Barrigudos

A história de Catarina, a dona do pezinho abaixo

Barrigudos

As histórias de mães e pais de UTI são tão emocionantes e únicas que eu e Rita decidimos que não deveríamos contar só a nossa. Assim, a partir de hoje, todas as quintas-feiras teremos um texto escrito por um pai ou uma mãe de prematuro. Para abrir esta nova seção, convidamos a Soraia Fiaccadori Braz, mãe de Catarina.

Pezinho1

Uma enfermeira se abaixou e falou-me ao pé do ouvido:

– Te acalma, é uma menina, ela está viva, pesa 460 gramas e está tudo bem!

E foi assim que, depois de horas chorando e vomitando, eu pude, digamos, me acalmar.

E Catarina nasceu! O conceito médico define como aborto o feto com menos de 500 gramas. Mas na hora H ela chorou! Não era um aborto, era um milagre!!!

A mãe de um prematuro é um ser diferenciado. Ela não tem direito ao repouso após a cirurgia cesariana. No mesmo dia ela começa a peregrinação do seu leito até a UTI neonatal, várias vezes ao dia. Anda curvada de dor. Dor física e emocional. Mas, ao mesmo tempo em que chora, agradece a Deus pelo seu filho estar bem até aquele momento. A mãe de UTI olha ao lado a dor da sua vizinha de leito e se compadece com a dor alheia.

Quatro dias depois do nascimento, que alegria, ela começou a ingerir leite materno pela sonda. 1 ml de 3 em 3 horas!

Com vinte dias, no dia de Santo Antonio, ela fez uma cirurgia cardíaca e tudo correu bem, até a recuperação.

Nós mudamos de sala na UTI quatro vezes. Catarina teve 4 pneumonias. Ficou entubada por 111 dias. A partir deste dia, em que ela arrancou o tubo de oxigênio, eu pude ouvir sua voz. Foi como música para os meus ouvidos.

Fiz amigas de UTI e aprendi muito sobre traqueostomia, gastrostomia, síndrome de Partau, síndrome de Edward. Vivi momentos sinceros, abraços apertados onde a situação socioeconômica nada importavam, mas apenas um olhar e um ouvido atento para escutar aquela amiga que naquele dia não tinha tido boas noticias. Vi cinco crianças falecerem. Todas tinham mais peso que a minha bebê.

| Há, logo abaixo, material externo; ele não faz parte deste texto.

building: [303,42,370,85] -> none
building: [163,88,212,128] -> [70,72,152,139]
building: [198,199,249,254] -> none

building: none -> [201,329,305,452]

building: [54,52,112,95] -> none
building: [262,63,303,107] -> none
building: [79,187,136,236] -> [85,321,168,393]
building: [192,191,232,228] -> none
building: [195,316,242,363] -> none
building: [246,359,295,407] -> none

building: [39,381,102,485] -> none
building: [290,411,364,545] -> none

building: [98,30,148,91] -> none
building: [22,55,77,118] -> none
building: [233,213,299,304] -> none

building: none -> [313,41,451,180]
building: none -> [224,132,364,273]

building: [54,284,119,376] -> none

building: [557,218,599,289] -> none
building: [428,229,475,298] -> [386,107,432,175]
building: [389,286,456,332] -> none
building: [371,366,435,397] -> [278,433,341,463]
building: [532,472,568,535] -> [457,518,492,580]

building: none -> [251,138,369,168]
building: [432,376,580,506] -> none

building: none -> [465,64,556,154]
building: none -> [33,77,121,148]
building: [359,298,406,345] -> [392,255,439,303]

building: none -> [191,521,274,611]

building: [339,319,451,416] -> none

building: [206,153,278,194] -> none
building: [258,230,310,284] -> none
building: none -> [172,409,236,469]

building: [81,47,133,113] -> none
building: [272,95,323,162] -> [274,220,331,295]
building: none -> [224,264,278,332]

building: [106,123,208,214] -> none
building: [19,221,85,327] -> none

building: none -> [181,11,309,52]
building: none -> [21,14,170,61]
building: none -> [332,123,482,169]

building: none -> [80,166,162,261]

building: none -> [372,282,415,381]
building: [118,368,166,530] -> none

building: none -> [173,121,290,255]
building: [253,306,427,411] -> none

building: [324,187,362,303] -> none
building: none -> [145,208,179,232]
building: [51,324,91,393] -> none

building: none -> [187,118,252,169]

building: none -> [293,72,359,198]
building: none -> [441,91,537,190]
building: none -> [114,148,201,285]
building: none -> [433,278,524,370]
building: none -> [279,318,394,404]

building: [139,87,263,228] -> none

Encontrava outras amigas no lactário. Choravam porque não tinham leite. Trocávamos nomes de remédios que ajudavam no efeito colateral a produzir mais leite. Falávamos cada uma do seu caso e, assim, parecia amenizar aquela situação onde você tem que se despir na frente de alguém que você nunca viu, que fica te olhando e olhando o quanto você consegue tirar de leite.

Na UTI neonatal não podem entrar crianças de fora. Logo, minha outra filha conheceu a irmã no dia em que ela veio pra casa. Foram 154 dias de UTI. Foram necessárias onze transfusões de sangue e duas transfusões de plaquetas. Tem displasia pulmonar. Ela alcançou peso com quatro dígitos na segunda quinzena de julho, com quase dois meses de vida. E na mesma semana eu pude pega-la no colo pela primeira vez. É indescritível a sensação de fazer o primeiro canguru com seu bebê.

Eu rezei para que ela viesse pra casa livre de qualquer resquício da prematuridade extrema. Ela veio, mas não como eu sonhei. Como outra mãe da UTI, preferi  chamar o motorista da ambulância de choffeur particular, para parecer menos traumático. Vir pra casa com serviço de home care não é bem o sonho de consumo de uma mãe de UTI , mas vir pra casa, apenas utilizando catéter de oxigênio na menor graduação existente, depois de quase ser desperdiçada como um aborto, não tem palavras que traduzam o sentimento de vitória.